2024 SRCD Federal Policy Fellow Spotlight: Paige Greenwood, Ph.D.


1. In a few sentences, what is your role at the agency you work for? 

My role at the Office of Head Start in the Policy and Planning Division is largely centered on supporting Head Start’s lead in water and paint portfolio. I review current Head Start regulations and training and technical assistance (TTA), maintain partnerships with key stakeholders, examine differences in state regulations for implementing lead testing programs, and aggregate funding announcements to test for and mitigate lead exposure in child care facilities and schools. I have also had the opportunity to delve into Tribal policy by supporting federal staff in assessing the impact of current regulations, rules and TTA on American Indian/Alaska Native Head Start programs.

2. What interested you in becoming an SRCD Policy Fellow? 

As a neuroscientist, my research focused on the role of the environment on reading skills and brain development in youth. It is hard to reckon with the overwhelming number of Black and Latine children that live in communities with environmental health hazards that could impact developmental outcomes. I became interested in the SRCD Executive Branch Policy Fellowship because I wanted to gain expertise in the evaluation and implementation of policies that support children and families in low income communities. Working at the Office of Head Start has expanded my ability to research and analyze current policies and assess equitable policy options and solutions.

3. What has been the most memorable project you have completed during your time at the agency?

I was at the Office of Head Start for 5 months when I dove headfirst into the federal rule making process. I was designated as the lead for a specific policy area, and responsible for reviewing all the public comments and considering how to formulate policy options and recommendations for leadership consideration. This experience was monumental to me because I was able to have a front row seat into the regulatory development process. 

4. What words of wisdom might you pass on to someone who is interested in SRCD’s fellowship program?

Learn to be okay with the uncomfortable. Stepping outside of your comfort zone helps you become adaptable, promotes critical thinking and a growth mindset. There may be a project you are asked to assist on that is completely outside of your wheelhouse, but you may gain valuable experiences that will help you personally and professionally. Also, recognize that a learning curve is normal when entering a new field. Do not be ashamed to ask for help if you need it and know that you are more than capable of succeeding!

5. What piqued your interest in working in policy?

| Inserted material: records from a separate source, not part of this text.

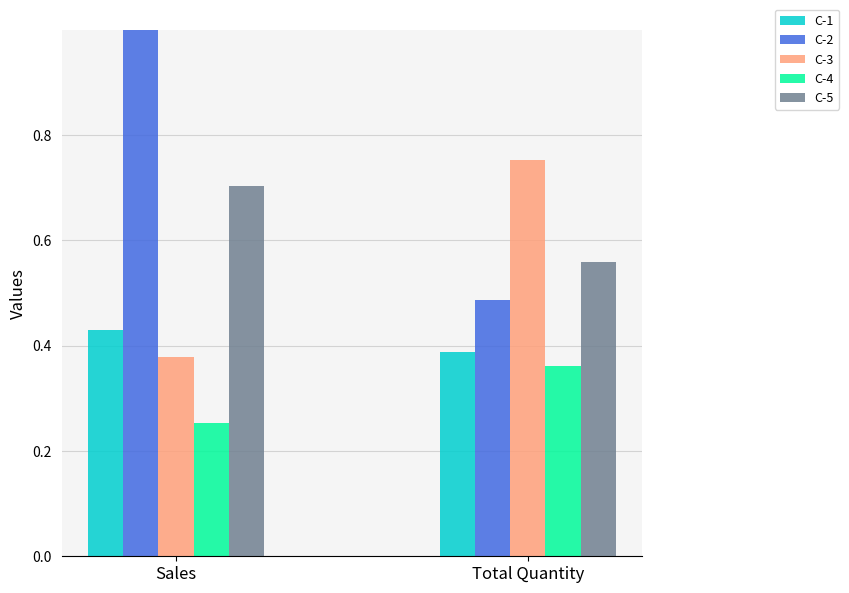

At which label is C-5 closest to 0?

Total Quantity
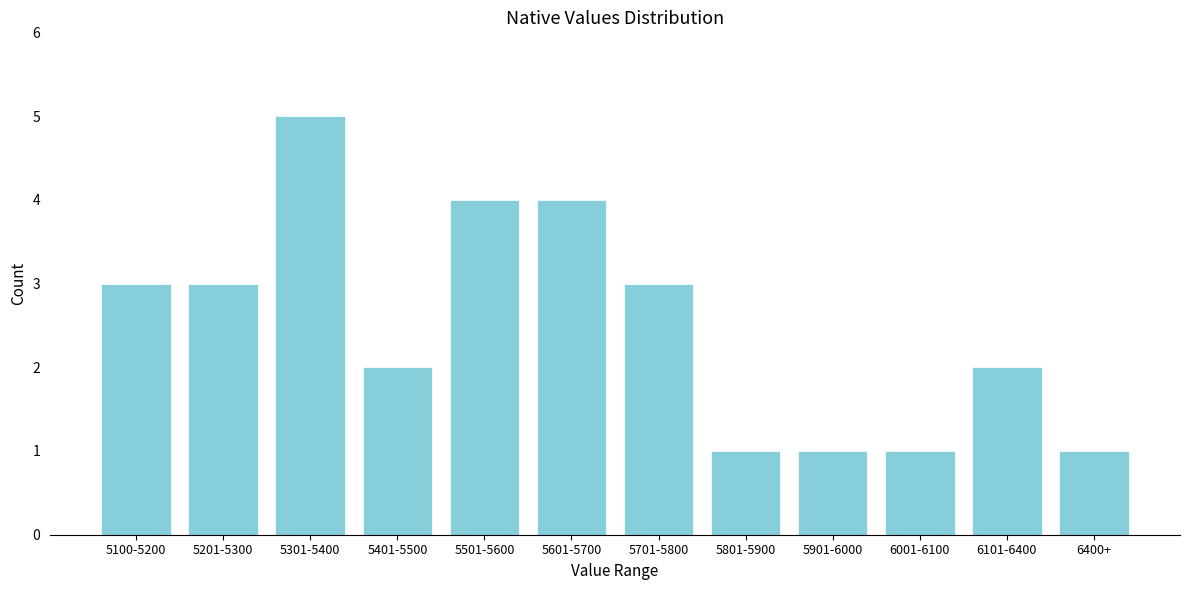

Reading left to right, list all the values displayed in this chart.

5100-5200=3	5201-5300=3	5301-5400=5	5401-5500=2	5501-5600=4	5601-5700=4	5701-5800=3	5801-5900=1	5901-6000=1	6001-6100=1	6101-6400=2	6400+=1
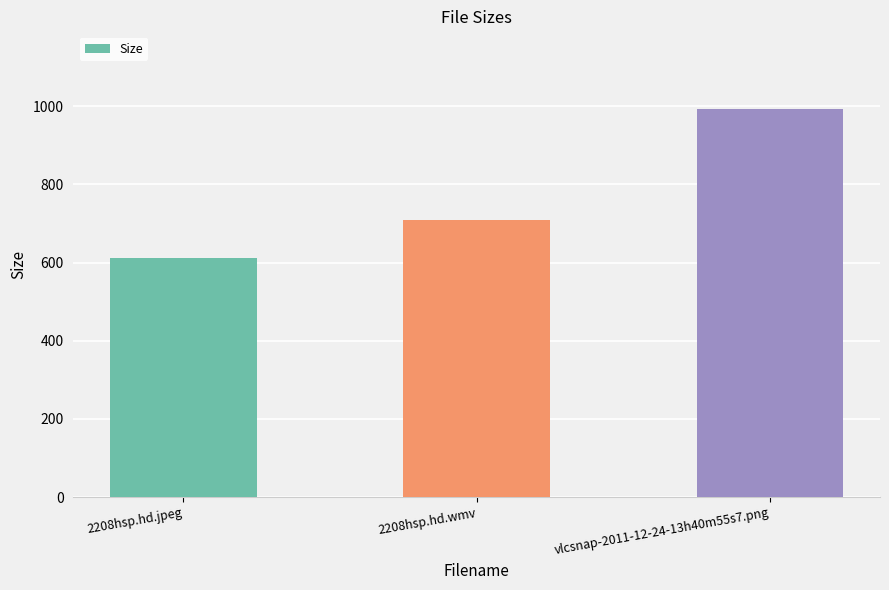

Rank the categories by value from lowest to highest.

2208hsp.hd.jpeg, 2208hsp.hd.wmv, vlcsnap-2011-12-24-13h40m55s7.png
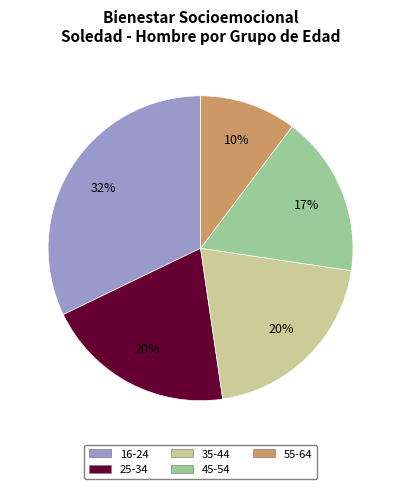

To the nearest percent, what is the average slice percentage?

20%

In my 4th year of graduate school, I became a member of the National Science Policy Network which aims to expose early career scientists to education and training in science policy, communication, and advocacy. I became a National Science Policy Network Scholar to gain experience in communicating complex scientific concepts to the public and elected officials. I was paired with the non-profit organization Science for Georgia and developed recommendations to improve literacy outcomes in early childhood. I also worked with literacy organizations to advocate to the Education Committee of the Georgia House of Representatives for Reading Awareness Month to be recognized in March, which uses a scientific approach to improve reading outcomes for youth. As a postdoctoral research fellow at Columbia University, I gained additional skills in communicating my science to NYC legislators which showed me the value of integrating science into society and potential policy development. These experiences propelled me to apply for the SRCD Executive Branch Policy Fellowship because I wanted to further my understanding of the role of science in the federal government and how policies can impact the early childhood system.

6. What has been an interesting professional development opportunity you have completed during the fellowship?

I had the opportunity to attend the Native American Child and Family Conference in Albuquerque, New Mexico. My participation was not only as an attendee, but as a notetaker for a roundtable discussion on the Office of Head Start Tribal Request for Information, published in the Federal Register. I collected feedback from Tribal stakeholders on the successes and challenges of current regulations and training and technical assistance on American Indian/Alaska Native (AIAN) Head Start programs. The experience was immensely humbling in my understanding of Tribal Sovereignty and the importance of respecting their autonomy as decision makers and thought leaders in the policy and programmatic process. I enjoyed learning about the richness of culture, community and language that exists within Tribal communities and how to support their efforts in providing high-quality AIAN Head Start programs and services.

7. What is your favorite book?

Homegoing by Yaa Gyasi. The book is a historical fiction novel about the pathways of two half-Ghanian sisters and their descendants. It’s a beautiful story about the intricacies of our ancestral connections and how they will always lead us home.